- [SCHRIFTLICHE AUFGABE]: Wiederholen Sie sämtliche folgenden Datensätze Zeile für Zeile und ohne jede Änderung.

- [GEGEBENE ANGABEN]:
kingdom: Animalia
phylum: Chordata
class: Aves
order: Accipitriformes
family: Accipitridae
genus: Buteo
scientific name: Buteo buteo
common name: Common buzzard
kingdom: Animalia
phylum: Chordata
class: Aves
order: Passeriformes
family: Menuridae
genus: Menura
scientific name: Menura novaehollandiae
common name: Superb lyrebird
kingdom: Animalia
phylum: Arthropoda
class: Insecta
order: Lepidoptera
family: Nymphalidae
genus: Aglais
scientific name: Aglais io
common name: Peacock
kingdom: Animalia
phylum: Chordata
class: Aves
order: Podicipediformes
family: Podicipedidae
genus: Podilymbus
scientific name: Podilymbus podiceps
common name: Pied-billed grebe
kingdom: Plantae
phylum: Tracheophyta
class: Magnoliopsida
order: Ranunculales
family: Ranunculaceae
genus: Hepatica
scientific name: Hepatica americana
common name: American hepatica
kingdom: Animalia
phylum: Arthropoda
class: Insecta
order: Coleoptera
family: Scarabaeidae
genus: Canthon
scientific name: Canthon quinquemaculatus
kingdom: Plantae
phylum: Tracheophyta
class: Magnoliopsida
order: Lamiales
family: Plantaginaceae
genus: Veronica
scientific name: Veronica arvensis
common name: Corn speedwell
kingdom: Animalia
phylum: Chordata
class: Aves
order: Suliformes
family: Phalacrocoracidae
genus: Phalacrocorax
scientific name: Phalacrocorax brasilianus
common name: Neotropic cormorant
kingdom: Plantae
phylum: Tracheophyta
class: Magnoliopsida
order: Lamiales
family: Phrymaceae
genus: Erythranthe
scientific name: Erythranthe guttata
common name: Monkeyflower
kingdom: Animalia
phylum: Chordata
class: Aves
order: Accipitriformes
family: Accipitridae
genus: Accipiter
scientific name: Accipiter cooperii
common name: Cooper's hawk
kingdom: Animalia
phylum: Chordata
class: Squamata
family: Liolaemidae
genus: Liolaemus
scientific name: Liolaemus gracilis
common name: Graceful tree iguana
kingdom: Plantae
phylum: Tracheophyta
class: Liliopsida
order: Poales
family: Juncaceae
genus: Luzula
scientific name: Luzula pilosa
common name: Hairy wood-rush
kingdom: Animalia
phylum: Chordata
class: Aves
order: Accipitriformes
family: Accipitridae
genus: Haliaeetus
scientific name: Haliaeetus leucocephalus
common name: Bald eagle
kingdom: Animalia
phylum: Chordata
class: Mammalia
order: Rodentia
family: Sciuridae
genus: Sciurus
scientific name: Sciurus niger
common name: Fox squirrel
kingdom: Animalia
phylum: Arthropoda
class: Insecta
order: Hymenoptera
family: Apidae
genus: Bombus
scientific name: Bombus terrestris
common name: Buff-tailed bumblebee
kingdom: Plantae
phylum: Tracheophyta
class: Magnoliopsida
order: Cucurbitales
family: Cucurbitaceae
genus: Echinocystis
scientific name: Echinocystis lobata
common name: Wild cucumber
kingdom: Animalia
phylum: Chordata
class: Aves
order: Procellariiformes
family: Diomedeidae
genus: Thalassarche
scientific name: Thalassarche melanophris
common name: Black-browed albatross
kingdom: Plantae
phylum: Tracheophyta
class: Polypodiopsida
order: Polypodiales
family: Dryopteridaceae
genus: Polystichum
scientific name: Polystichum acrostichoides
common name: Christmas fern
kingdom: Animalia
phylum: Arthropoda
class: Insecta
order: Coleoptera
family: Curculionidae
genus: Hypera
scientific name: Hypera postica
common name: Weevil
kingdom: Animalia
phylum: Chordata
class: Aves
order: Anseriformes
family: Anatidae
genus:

- [VOLLSTÄNDIGE ANTWORT]:
kingdom: Animalia
phylum: Chordata
class: Aves
order: Accipitriformes
family: Accipitridae
genus: Buteo
scientific name: Buteo buteo
common name: Common buzzard
kingdom: Animalia
phylum: Chordata
class: Aves
order: Passeriformes
family: Menuridae
genus: Menura
scientific name: Menura novaehollandiae
common name: Superb lyrebird
kingdom: Animalia
phylum: Arthropoda
class: Insecta
order: Lepidoptera
family: Nymphalidae
genus: Aglais
scientific name: Aglais io
common name: Peacock
kingdom: Animalia
phylum: Chordata
class: Aves
order: Podicipediformes
family: Podicipedidae
genus: Podilymbus
scientific name: Podilymbus podiceps
common name: Pied-billed grebe
kingdom: Plantae
phylum: Tracheophyta
class: Magnoliopsida
order: Ranunculales
family: Ranunculaceae
genus: Hepatica
scientific name: Hepatica americana
common name: American hepatica
kingdom: Animalia
phylum: Arthropoda
class: Insecta
order: Coleoptera
family: Scarabaeidae
genus: Canthon
scientific name: Canthon quinquemaculatus
kingdom: Plantae
phylum: Tracheophyta
class: Magnoliopsida
order: Lamiales
family: Plantaginaceae
genus: Veronica
scientific name: Veronica arvensis
common name: Corn speedwell
kingdom: Animalia
phylum: Chordata
class: Aves
order: Suliformes
family: Phalacrocoracidae
genus: Phalacrocorax
scientific name: Phalacrocorax brasilianus
common name: Neotropic cormorant
kingdom: Plantae
phylum: Tracheophyta
class: Magnoliopsida
order: Lamiales
family: Phrymaceae
genus: Erythranthe
scientific name: Erythranthe guttata
common name: Monkeyflower
kingdom: Animalia
phylum: Chordata
class: Aves
order: Accipitriformes
family: Accipitridae
genus: Accipiter
scientific name: Accipiter cooperii
common name: Cooper's hawk
kingdom: Animalia
phylum: Chordata
class: Squamata
family: Liolaemidae
genus: Liolaemus
scientific name: Liolaemus gracilis
common name: Graceful tree iguana
kingdom: Plantae
phylum: Tracheophyta
class: Liliopsida
order: Poales
family: Juncaceae
genus: Luzula
scientific name: Luzula pilosa
common name: Hairy wood-rush
kingdom: Animalia
phylum: Chordata
class: Aves
order: Accipitriformes
family: Accipitridae
genus: Haliaeetus
scientific name: Haliaeetus leucocephalus
common name: Bald eagle
kingdom: Animalia
phylum: Chordata
class: Mammalia
order: Rodentia
family: Sciuridae
genus: Sciurus
scientific name: Sciurus niger
common name: Fox squirrel
kingdom: Animalia
phylum: Arthropoda
class: Insecta
order: Hymenoptera
family: Apidae
genus: Bombus
scientific name: Bombus terrestris
common name: Buff-tailed bumblebee
kingdom: Plantae
phylum: Tracheophyta
class: Magnoliopsida
order: Cucurbitales
family: Cucurbitaceae
genus: Echinocystis
scientific name: Echinocystis lobata
common name: Wild cucumber
kingdom: Animalia
phylum: Chordata
class: Aves
order: Procellariiformes
family: Diomedeidae
genus: Thalassarche
scientific name: Thalassarche melanophris
common name: Black-browed albatross
kingdom: Plantae
phylum: Tracheophyta
class: Polypodiopsida
order: Polypodiales
family: Dryopteridaceae
genus: Polystichum
scientific name: Polystichum acrostichoides
common name: Christmas fern
kingdom: Animalia
phylum: Arthropoda
class: Insecta
order: Coleoptera
family: Curculionidae
genus: Hypera
scientific name: Hypera postica
common name: Weevil
kingdom: Animalia
phylum: Chordata
class: Aves
order: Anseriformes
family: Anatidae
genus:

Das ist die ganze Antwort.